What to work on: Beneath this task are records; print exactly the stretch of them from the line with "Add or interpose" through the line with "but takes a", both ends included.

[Source texts of formatted documents]
★ ★ ★ ★ ★ ★ ★

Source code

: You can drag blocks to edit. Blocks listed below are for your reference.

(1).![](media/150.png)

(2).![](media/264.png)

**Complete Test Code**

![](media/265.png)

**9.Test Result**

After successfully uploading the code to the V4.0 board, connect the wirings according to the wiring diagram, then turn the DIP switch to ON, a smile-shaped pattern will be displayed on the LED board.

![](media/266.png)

★ ★ ★ ★ ★ ★ ★

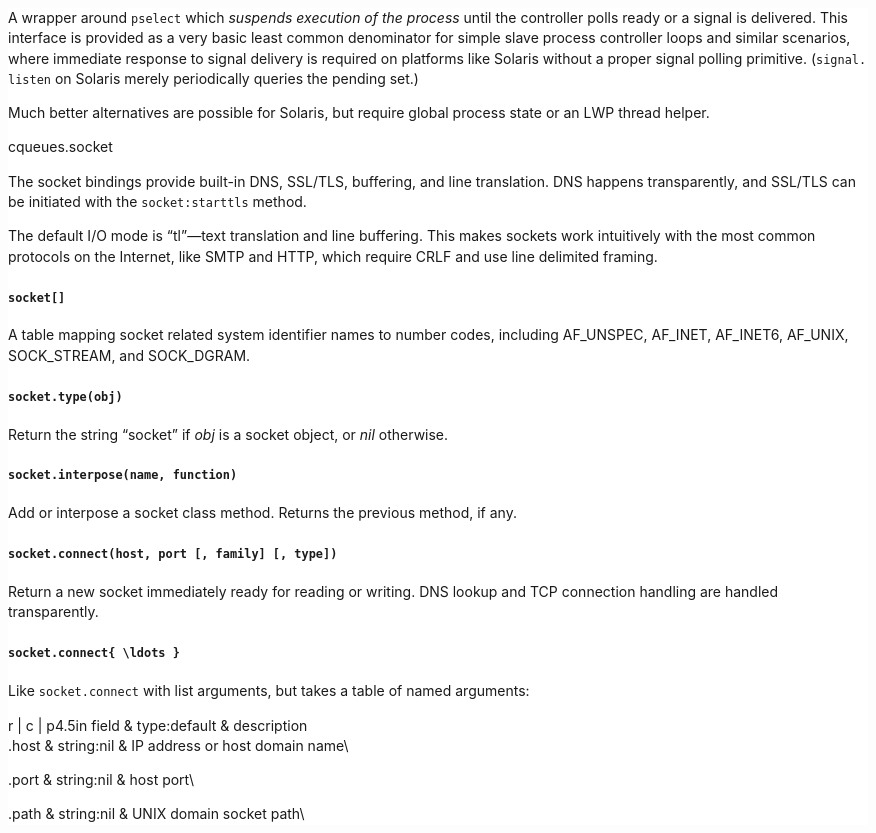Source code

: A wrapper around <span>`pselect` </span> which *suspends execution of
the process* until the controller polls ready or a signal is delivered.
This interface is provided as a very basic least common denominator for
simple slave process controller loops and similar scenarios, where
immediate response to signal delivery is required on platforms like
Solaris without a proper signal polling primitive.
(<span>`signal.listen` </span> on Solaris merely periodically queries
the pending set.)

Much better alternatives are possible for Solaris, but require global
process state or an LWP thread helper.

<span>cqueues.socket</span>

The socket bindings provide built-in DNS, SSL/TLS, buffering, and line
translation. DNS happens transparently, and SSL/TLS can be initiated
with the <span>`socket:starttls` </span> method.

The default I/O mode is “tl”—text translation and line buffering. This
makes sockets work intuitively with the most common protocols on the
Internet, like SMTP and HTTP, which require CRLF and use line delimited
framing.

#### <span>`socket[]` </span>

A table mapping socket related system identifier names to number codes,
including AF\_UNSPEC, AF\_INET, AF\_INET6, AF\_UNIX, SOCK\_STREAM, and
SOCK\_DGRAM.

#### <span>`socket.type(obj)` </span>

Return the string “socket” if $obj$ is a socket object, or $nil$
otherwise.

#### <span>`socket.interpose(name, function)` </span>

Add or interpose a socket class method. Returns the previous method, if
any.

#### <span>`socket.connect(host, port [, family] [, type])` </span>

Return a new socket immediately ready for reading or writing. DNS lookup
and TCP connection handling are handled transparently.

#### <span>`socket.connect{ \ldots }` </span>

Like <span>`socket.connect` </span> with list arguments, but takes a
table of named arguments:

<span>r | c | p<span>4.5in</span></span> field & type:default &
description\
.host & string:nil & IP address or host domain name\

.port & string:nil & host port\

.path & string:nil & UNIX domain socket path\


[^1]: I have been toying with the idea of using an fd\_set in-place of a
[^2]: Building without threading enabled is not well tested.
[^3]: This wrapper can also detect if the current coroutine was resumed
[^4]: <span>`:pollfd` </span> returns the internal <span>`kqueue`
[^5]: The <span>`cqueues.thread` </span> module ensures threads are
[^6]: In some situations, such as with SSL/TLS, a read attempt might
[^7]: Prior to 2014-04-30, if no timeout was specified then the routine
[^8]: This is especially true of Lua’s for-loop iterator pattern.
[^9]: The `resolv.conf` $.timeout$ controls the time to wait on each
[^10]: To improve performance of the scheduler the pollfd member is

★ ★ ★ ★ ★ ★ ★

Answer space:
Add or interpose a socket class method. Returns the previous method, if
any.

#### <span>`socket.connect(host, port [, family] [, type])` </span>

Return a new socket immediately ready for reading or writing. DNS lookup
and TCP connection handling are handled transparently.

#### <span>`socket.connect{ \ldots }` </span>

Like <span>`socket.connect` </span> with list arguments, but takes a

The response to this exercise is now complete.